Personal information
- Full name: Sarah Dyrehauge Hansen
- Date of birth: 14 September 1996 (age 29)
- Place of birth: Denmark
- Position: Midfielder

Team information
- Current team: Fortuna Hjørring
- Number: 9

Youth career
- Vinding FF

Senior career*
- Years: Team / Apps / (Gls)
- 2013: Vejle B / 19
- 2013: Skovbakken
- 2014–2015: KoldingQ
- 2015–2019: Fortuna Hjørring / 13 / (4)
- 2019–2021: FC Thy-Thisted Q / 29 / (11)
- 2021: Rosenborg / 10 / (0)
- 2022: Kolbotn
- 2023–2025: AGF
- 2025–: Fortuna Hjørring

International career^{‡}
- 2011: Denmark U16 / 6 / (3)
- 2011–2013: Denmark U17 / 22 / (15)
- 2013–2015: Denmark U19 / 28 / (11)
- 2016–2017: Denmark U23 / 2 / (2)
- 2016–2017: Denmark / 9 / (2)

Medal record
Women's football
Representing Denmark
UEFA Women's Championship
| Silver medal – second place | 2017 Netherlands | Team |

= Sarah Dyrehauge Hansen =

Danish footballer

Sarah Dyrehauge Hansen (born 14 September 1996) is a Danish footballer who plays as a midfielder for A-Liga club Fortuna Hjørring and for the Denmark national team.

==Club career==
Dyrehauge started her senior career at 15 years old in 2011 with A-Liga club Vejle B, coming on in the match against IK Skovbakken. Vejle withdrew from the league following the 2012–13 season and she signed with top-flight side IK Skovbakken.In 2014 she joined KoldingQ mid-season, where she played until 2015. Dyrehauge signed with Fortuna Hjørring where she played for four seasons from 2015 to 2019. With Fortuna, she won the Danish league and cup in the 2015–16 season.

==International career==
Dyrehauge played for several Danish Youth Teams. First joining the U16 team in 2011 and in the same year debuting for the U17, where she became an important part of the team, playing important competitions, including the 2012 UEFA Under-17 European Championship, when Denmark finished third. On 29 July 2013, she debuted for the U-19 team in a friendly match against Norway. Dyrehauge also played a pivotal role in this team, being part of the squad that represented Denmark at the 2013 UEFA European Under-19 Championship elite qualification, 2014 UEFA European Under-19 Championship elite round and 2015 UEFA European Under-19 Championship qualification.

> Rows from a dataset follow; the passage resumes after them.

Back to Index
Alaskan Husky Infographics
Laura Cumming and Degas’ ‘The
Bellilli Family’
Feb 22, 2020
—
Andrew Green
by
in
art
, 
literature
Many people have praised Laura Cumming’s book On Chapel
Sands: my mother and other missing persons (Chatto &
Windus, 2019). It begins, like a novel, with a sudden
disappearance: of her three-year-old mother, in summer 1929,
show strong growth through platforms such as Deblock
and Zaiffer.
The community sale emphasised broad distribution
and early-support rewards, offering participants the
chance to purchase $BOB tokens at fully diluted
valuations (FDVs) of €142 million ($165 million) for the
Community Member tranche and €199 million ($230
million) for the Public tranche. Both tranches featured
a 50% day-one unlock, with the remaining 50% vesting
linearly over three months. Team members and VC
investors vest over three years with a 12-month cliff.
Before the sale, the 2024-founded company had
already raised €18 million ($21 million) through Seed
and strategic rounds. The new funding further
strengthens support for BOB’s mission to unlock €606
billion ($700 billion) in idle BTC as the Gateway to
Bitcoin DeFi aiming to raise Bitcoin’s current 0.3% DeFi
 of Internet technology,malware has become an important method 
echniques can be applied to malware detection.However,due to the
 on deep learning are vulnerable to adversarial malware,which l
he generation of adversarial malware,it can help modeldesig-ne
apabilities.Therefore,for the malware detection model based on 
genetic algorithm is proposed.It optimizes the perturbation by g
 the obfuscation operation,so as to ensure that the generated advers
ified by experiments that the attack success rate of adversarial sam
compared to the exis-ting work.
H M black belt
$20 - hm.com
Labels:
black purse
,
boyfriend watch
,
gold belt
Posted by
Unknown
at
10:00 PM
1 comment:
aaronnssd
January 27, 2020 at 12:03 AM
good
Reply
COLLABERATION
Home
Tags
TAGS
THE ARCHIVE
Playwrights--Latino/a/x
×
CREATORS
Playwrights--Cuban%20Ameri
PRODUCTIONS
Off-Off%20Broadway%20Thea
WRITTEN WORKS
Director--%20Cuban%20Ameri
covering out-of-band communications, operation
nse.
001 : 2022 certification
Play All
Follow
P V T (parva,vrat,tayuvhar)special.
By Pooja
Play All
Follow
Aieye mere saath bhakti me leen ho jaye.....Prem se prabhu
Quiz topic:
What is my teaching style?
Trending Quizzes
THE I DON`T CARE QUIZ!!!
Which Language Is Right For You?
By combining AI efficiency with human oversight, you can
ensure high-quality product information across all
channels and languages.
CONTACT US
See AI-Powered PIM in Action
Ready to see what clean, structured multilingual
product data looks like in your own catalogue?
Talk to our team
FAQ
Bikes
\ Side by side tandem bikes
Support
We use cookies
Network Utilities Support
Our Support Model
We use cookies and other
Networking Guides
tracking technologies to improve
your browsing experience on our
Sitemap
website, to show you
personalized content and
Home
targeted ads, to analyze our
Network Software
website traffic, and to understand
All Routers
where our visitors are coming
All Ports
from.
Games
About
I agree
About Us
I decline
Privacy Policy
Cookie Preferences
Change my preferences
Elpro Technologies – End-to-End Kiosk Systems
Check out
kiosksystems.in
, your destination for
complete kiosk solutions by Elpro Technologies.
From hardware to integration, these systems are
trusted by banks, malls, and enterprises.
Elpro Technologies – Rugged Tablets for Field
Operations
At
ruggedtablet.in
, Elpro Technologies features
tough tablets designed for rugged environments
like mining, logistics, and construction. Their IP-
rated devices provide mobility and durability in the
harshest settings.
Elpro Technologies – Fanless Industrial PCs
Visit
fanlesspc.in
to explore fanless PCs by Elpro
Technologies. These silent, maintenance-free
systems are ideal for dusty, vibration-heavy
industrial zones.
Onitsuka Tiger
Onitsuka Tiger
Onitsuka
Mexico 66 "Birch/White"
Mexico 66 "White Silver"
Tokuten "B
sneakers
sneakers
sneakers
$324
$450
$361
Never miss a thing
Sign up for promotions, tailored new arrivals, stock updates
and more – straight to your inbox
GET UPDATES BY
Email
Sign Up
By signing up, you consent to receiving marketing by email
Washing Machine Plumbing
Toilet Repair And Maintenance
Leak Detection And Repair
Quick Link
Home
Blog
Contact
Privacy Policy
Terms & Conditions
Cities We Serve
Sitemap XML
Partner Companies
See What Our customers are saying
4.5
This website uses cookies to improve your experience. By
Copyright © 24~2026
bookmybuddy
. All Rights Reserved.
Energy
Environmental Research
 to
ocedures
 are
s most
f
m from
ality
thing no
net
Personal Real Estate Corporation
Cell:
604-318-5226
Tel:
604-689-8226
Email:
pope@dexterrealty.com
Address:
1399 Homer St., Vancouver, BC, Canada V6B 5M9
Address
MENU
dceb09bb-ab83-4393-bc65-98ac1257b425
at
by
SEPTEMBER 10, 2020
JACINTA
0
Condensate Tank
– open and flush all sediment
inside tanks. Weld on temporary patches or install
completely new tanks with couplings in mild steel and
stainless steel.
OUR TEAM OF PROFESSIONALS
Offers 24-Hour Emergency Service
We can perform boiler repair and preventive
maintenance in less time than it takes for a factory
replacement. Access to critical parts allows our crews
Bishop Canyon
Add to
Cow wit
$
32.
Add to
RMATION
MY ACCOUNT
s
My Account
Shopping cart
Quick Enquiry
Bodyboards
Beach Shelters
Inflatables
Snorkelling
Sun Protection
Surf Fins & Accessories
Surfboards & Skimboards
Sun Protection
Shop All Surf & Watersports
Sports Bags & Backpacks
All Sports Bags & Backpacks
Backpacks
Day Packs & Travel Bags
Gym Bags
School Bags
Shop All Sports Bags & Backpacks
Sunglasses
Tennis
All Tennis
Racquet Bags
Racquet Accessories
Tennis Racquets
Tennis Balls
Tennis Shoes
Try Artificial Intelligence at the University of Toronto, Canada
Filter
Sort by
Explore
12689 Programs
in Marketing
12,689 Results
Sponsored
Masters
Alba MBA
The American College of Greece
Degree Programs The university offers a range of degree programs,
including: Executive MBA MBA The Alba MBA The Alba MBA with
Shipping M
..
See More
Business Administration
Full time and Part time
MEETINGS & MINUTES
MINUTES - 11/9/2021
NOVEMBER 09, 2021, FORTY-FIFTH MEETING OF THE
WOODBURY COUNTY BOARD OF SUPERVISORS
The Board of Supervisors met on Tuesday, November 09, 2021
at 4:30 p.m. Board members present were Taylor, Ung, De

On 22 January 2016, Dyrehauge debuted for the Danish Senior Team in a friendly match against Netherlands. In the same year, she was part of the squad that played the 2016 Algarve Cup. She also represented Denmark at the 2017 Algarve Cup. While, still with the senior team, she played once for the Denmark U23 team in a match against Finland. In 2017, she was part of the group that represented Denmark at the UEFA European Championship 2017.